Just like the now-famous commercials of a runner breaking through a wall of PC drones to reveal a new kind of computer, there it was in front of her: Apple’s Macintosh.
She picked up the manual and became intrigued with the
possibilities. Before long, she was performing circles around him, and slurping up as much
knowledge as she could.
This was back in the days of Wordstar. When PC computer jocks in the
office loved to ridicule that little boxy Mac. After peeking over her
shoulder at the desktop publishing features she came up with, they got
Folks started asking her for help on their desktop publishing stuff. They told a few of their friends, who told their friends, and then their friends.
Today, Lynda.com is a multi-million dollar corporation
with 30 full-time employees, 50 contractors and millions of students across
the world accessing its tutorials for Web designers, computer graphics
specialists, digital media users and computer owners.
She recently spoke to internetnews.com about her take on computing and the Web, then and now.
Q: So you’re playing around with the Mac, and friends are seeking you out
for training on desktop publishing. But this was still before the rise of
the Web, right?
We all know what happened to desktop publishing. It became the killer app
of the day. I thought I was just getting away with murder, to be paid to do
computer work, paid to do your hobby.
As I evolved, and became a teacher and a writer. I relied on my early
roots. People kept coming back to me, asking me to speak at conferences, and write articles. I was in the right place at the right time.
By 1995, I had just had my daughter and I had gotten my book written. The
book went on to become a best seller, but the publisher didn’t have a site, so I used Lynda.com as the address.
The book took off and catapulted me from
being known in the industry to being recognized worldwide. I never intended it
to be a business. It just kind of evolved.
Q: So people started coming to Lynda.com. Can you share some
perspective on what you knew then, compared to how the Web has evolved?
I had always embraced the idea of a collective intelligence, of a
world bigger than my own. When things become popular, that choice is
I’m just happy to see [the Web] widely adopted. It confirmed my
instincts that this is life-changing. It just grew a lot faster than I
expected it to.
Q: What’s the hot-seller for tutorials these days?

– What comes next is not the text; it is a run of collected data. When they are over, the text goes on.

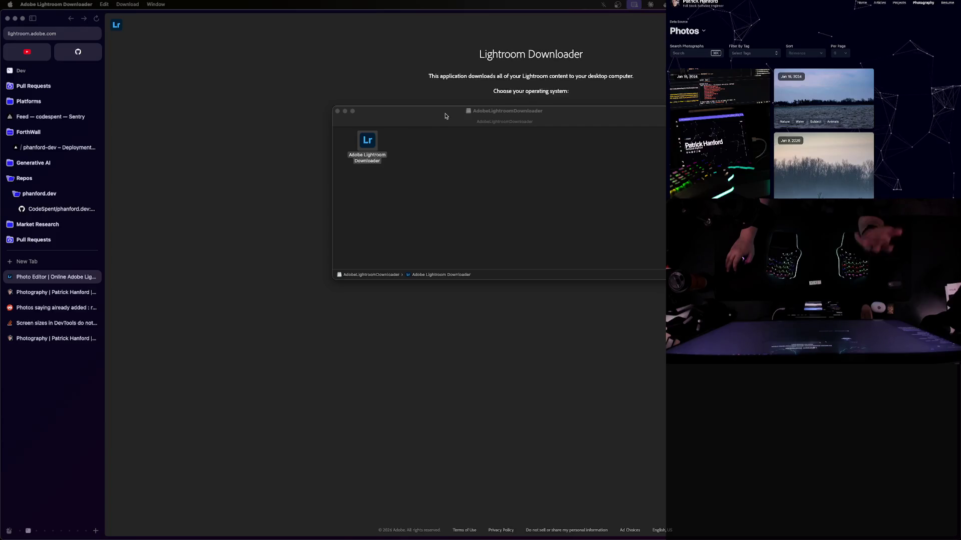
pyautogui.moveTo(445, 116)
pyautogui.mouseDown()
pyautogui.moveTo(456, 138)
pyautogui.moveTo(383, 136)
pyautogui.mouseUp()
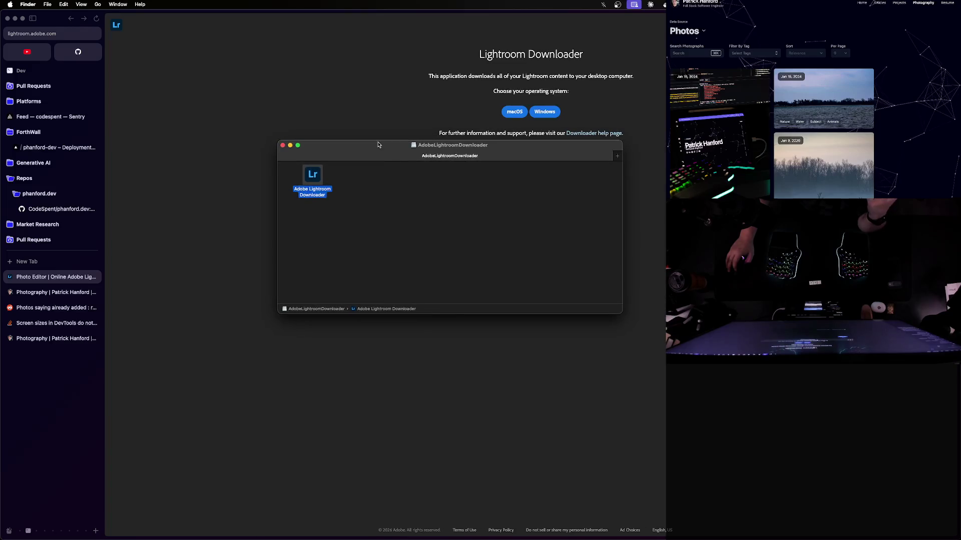
pyautogui.press('ctrl+Up')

From a product perspective, it’s still Flash, Dreamweaver, and Flex
[Adobe’s products it bought from Macromedia]. We do a lot of Photoshop
training, and in After Effects and Final Cut [for video]. Also, CSS
The interest changes all the time, and it’s interesting to watch. But
typically, those are always our best sellers.
Q: As someone who was “there” when the Web first came about, how do
you explain the term Web 2.0? What does it mean to you? Or is it silly
I don’t think Web 2.0 is a silly term, but it’s definitely a nebulous
one. To me, it’s Web sites that leverage their users, leverage data, and
leverage a high degree of interaction.
In the early days before Web sites
were data driven, and things like social networking hadn’t yet caught on,
the Web was a lot like print — you made the page once, it rarely changed,
and you couldn’t really interact with others — only with the information.

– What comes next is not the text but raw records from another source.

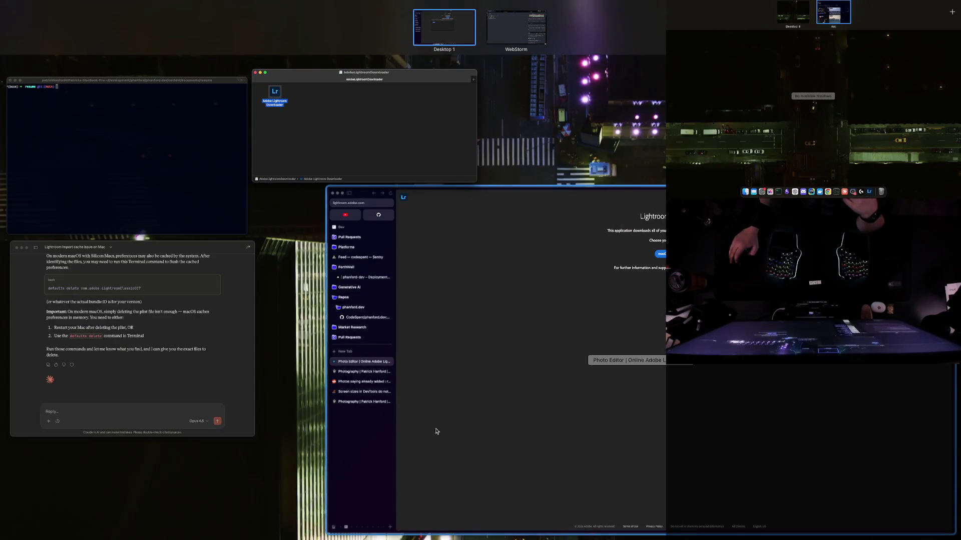
pyautogui.click(354, 131)
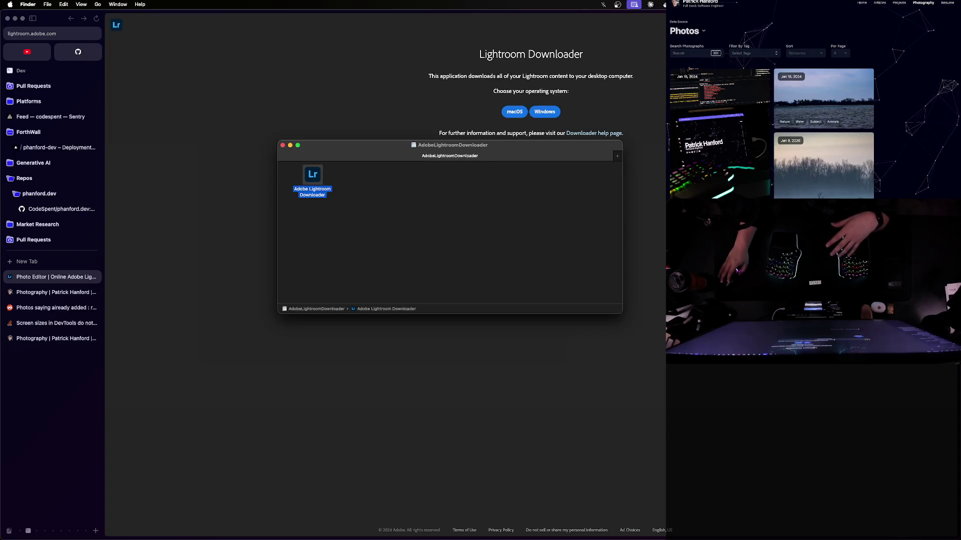
pyautogui.press('super+o')
pyautogui.press('Return')
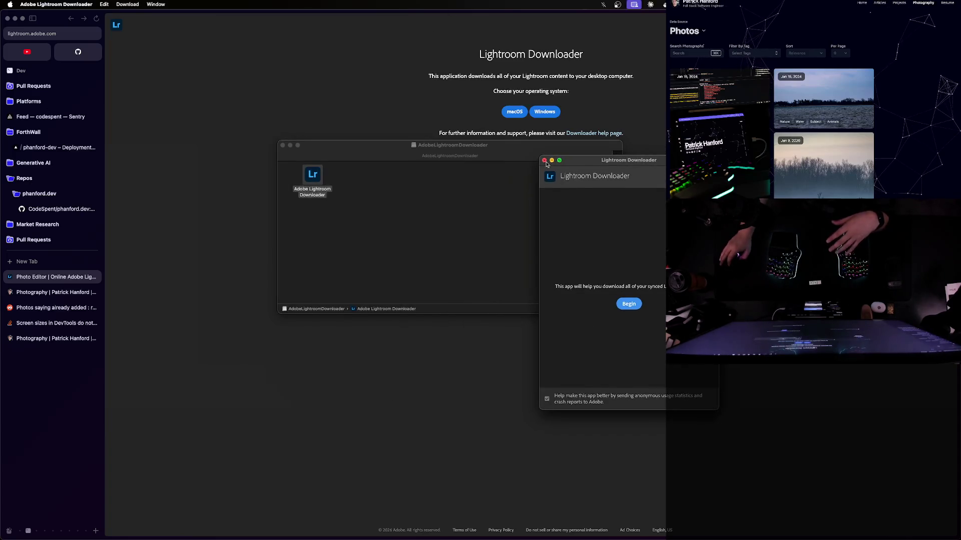
pyautogui.click(544, 161)
pyautogui.press('super+w')
pyautogui.click(156, 304)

Q: But why the need to dub it 2.0, as in a second phase? Is it really
that big a change? And how does the Semantic Web play a role in
I remember when the word “new wave” came out for music. It was new for a
bit, now it’s “classic 80’s”! Anything that calls itself “new” or “2” or
“next” is bound to get outdated.
Yes, the Web has definitely gone through a huge change in the past five
years — search, social networks, data-driven, user interaction — those all
came as second-generation standouts. The Semantic Web plays a big part in
this as establishing a means, structure and standard for data exchange.
Q: With the rise of AJAX and the progression of powerful application
developer tools, seems we’re all developers now. Not to mention the
explosion of tutorials on the Web. In a sea of self-taught Webizens, how do
you differentiate your educational offerings?
A few ways. Quality would have to be at the forefront. We hand-choose
trainers who are experienced not only in the software but as teachers.
Everyone knows the difference between learning from a good versus a bad
teacher. We work with these trainers to break apart the scope of their work
so it’s approachable and more easily digested by our audience.
We are a company run and founded by educators and knowledge leaders, so
we have great BS detectors and high standards.
We use professional recording
equipment, and the quality of the video matches pixel for pixel what you’d
see on your screen when you are working in a software application, and the
voice quality is as if someone was there with you.
We have also hit a critical mass to offer a knowledge library of content
that is unparalleled. Over 200 courses — some very deep dives. For example, over 25 courses on Photoshop alone.
We’ll approach a topic from many sides. One course will go from A to Z, another will show how an incredible project was created from scratch. Another might go into one nichey subject, such as masking, database integration, video in interactive applications, etc.
We’re not just an aggregator. We actually produce this content ourselves
and have rigid standards that are not found elsewhere.
Q: What are the three things that you are most excited to see on the
Podcasting, photo and video sharing, search/wikipedias. I love seeing
what’s going on in the world when it’s not coming from a few new sources.